Pazar yazıları -14-
Sadi-i Şirazi, insanı; "bir damla kan ve bin endişe!" diye tanımlar. Aynı endişeyi; bizim şairimiz Necip Fazıl’ın hecelemesi ise: "Hep nefs çıkar karşıma, ölüp ölüp dirilsem; İnsandan kaçmak...
Sadi-i Şirazi, insanı; "bir damla kan ve bin endişe!" diye tanımlar. Aynı endişeyi; bizim şairimiz Necip Fazıl’ın hecelemesi ise:
"Hep nefs çıkar karşıma, ölüp ölüp dirilsem; İnsandan kaçmak kolay; kendimden kaçabilsem..."
O insan ki, yüceler yücesi ‘Teklif’e muhatap ve bu yüzden üstünler üstünü; muhatap olamamanın ezikliği yüzünden de aşağıların en aşağısı!..
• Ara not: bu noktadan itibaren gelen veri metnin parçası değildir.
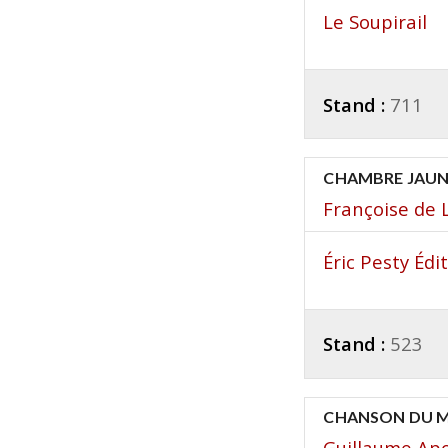
Le Soupirail
Stand :
711
CHAMBRE JAU
Françoise de 
Éric Pesty Édi
Stand :
523
CHANSON DU MA
Guillaume Apo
İnsan, Allahü tealanın yeryüzündeki halifesi.. Nasıl yüce olmasın ki; Allahü tealayı ondan başkası kalbine sığdıramamış.. Allahü teala onun manasının dışında hiçbir şeyde yetkin bir surette tecelli etmemiştir.
Ve, velilerin önderi İmam-ı Rabbani hazretlerinin tespitleriyle insan: ‘İnsan mahlukatın en çok muhtaç olanıdır. Ve her neye muhtaç ise, ona alaka duyar. Her duyduğu alaka, onu Allahü tealadan uzaklaştırır.
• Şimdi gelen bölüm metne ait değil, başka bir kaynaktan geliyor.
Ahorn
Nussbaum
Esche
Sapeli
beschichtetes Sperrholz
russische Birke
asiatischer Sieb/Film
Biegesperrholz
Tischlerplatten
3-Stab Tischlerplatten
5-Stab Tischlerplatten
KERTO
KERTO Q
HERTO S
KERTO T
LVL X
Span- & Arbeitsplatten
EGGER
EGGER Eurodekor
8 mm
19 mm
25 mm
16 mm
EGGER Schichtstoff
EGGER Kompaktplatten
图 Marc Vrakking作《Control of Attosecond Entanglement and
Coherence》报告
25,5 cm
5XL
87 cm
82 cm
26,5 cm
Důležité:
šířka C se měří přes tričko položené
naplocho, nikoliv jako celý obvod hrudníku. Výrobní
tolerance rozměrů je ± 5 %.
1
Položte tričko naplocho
Bu sebepten, bütün mahlukatın en ziyade mahrumu insan olur." (1. Cilt 45. Mektup)
Ve; "...insan öyle bir topluluktur ki, âlem-i kebirde yükseklikler ve aşağılıklardan her ne mevcut ise, insanda dahi vardır." (1.cilt 307. Mektup); "...insanın yaratılmasından maksat, yağlı ve leziz yiyecekler, güzel ve nefis elbiseler, mal ve mülk toplamak, nimetlenmek, oyun ve eğlence değildir. Yaratılmasından maksat, Allahü tealaya karşı gönlü kırık, boynu bükük olmak ve yalvarmak içindir." (1. Cilt 206. Mektup)
Kâinatın özeti insan, insanın özeti kalptir. İnsan, halife-i rahmandır; zira Allahü teala Âdem'i kendi suretinde yaratmıştır.